Recommending a move that would come close to Government control of salaries, the SEC urged that Congress amend the Investment Company Act of 1940 so as to limit payments to fund managers to "reasonable" levels. Then, if the SEC or individual fund shareholders deemed the pay unreasonable, they could bring suit in the courts. There the controversy would be decided by such factors as the nature of the services that the managers provided and the fees paid to bank trust-fund managers and other comparable executives.
"Give-Ups" Plus "Churning." Beyond that, the SEC wants to reduce commissions by forcing stock exchanges to reduce the brokerage fees on large transactions--that is, to give the funds "volume discounts." One complication is that the funds often use brokerage fees as rewards for brokers who supply investment research or push sales of the fund shares. Fund managers frequently tell brokers handling big block trades to distribute up to 60% of their fees to other brokers. The SEC argued that such "give-ups" create pressures for "churning"--meaning that fee-splitting can lead to trading simply to generate brokerage commissions for the friends of funds. Thus the SEC wants to do away with almost all "give-ups."

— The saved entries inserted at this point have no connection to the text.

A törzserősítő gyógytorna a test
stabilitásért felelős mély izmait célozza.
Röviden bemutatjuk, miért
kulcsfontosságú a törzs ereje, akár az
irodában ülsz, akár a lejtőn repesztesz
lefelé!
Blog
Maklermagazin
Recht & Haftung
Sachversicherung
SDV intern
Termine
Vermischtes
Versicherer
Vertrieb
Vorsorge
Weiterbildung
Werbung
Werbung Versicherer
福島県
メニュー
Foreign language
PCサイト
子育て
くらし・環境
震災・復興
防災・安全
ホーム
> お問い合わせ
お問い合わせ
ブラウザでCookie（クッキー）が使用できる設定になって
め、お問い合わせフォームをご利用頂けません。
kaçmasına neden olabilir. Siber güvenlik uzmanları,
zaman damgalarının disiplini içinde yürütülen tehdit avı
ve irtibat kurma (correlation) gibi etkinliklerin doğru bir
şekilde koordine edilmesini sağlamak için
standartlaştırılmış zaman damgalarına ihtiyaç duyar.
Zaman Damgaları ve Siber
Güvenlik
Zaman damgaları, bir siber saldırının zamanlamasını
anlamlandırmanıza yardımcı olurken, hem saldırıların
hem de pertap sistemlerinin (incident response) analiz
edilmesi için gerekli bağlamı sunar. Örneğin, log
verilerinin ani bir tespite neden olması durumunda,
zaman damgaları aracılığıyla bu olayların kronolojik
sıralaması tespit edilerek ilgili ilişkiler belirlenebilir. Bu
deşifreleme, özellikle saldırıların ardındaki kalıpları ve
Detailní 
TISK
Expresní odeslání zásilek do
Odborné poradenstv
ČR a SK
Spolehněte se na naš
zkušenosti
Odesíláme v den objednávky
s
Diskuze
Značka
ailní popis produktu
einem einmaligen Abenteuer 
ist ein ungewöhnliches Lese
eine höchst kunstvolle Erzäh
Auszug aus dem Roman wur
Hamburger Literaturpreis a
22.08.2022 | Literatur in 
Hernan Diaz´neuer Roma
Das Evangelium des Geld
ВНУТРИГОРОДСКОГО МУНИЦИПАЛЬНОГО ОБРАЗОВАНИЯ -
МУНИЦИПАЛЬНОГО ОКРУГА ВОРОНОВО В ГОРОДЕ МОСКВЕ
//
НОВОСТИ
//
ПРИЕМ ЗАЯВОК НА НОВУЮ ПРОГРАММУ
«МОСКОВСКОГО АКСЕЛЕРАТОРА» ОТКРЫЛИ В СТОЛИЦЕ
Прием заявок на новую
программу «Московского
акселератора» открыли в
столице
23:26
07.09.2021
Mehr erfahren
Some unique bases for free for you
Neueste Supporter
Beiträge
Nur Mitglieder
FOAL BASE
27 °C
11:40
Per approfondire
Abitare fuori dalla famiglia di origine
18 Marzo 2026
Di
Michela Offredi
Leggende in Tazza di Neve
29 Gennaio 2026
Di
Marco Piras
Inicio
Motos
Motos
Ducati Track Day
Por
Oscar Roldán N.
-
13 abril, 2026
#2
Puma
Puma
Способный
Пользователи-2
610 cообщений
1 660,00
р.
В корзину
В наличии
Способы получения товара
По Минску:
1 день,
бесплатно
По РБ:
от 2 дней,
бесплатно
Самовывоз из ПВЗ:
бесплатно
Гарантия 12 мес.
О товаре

The SEC would also end all future sales of the costliest kind of funds, the so-called "front-end loads," in which more than 1,000,000 investors have signed up to buy in small installments over a period of years but pay most of their commissions in the first year. Usually 50% of the first year's payment goes to commissions, and buyers are almost certain to suffer losses if they pull out of the plan before the end of the fifth year, as one-sixth of them do. The SEC ban, if adopted, would deal a hard blow to many management companies--including Waddell & Reed, Dreyfus Corp. and Hamilton Management--that offer front-end loads as well as other fund plans.
The SEC charged that funds that invest primarily in other funds are "particularly expensive" and "of doubtful utility." It wants to curtail them, notably Bernard Cornfeld's Swiss-based Fund of Funds.
Confrontation Coming. The investment community has united for a hard lobbying fight. Cornelius Roach, chairman of an association of 19 front-end-load underwriters, damned the SEC for "unwarranted assumptions and improperly drawn conclusions." Many Wall Streeters forecast "the biggest confrontation between the industry and the SEC since the 1934 Investment Act." Fund managers most feared that slashing commissions to 5% would kill many sales because brokers would have much less incentive to push the funds; at the current 9.3% rate, a persuasive fund salesman often earns $25,000 a year. Said one fund officer: "If the 5% ceiling goes through, it will put some guys out of business--but the SEC certainly won't get that through Congress."
Perhaps not, but the SEC will get plenty. Before the debate moves to Capitol Hill early next year, the SEC will let the funds and shareholder groups get in their licks at hearings. The SEC may well have gone a bit too far toward extending the Government's grip, but Congress is likely to conclude that many of the recommendations make sense in a business whose managers, brokers and salesmen have profited even more than the people they serve.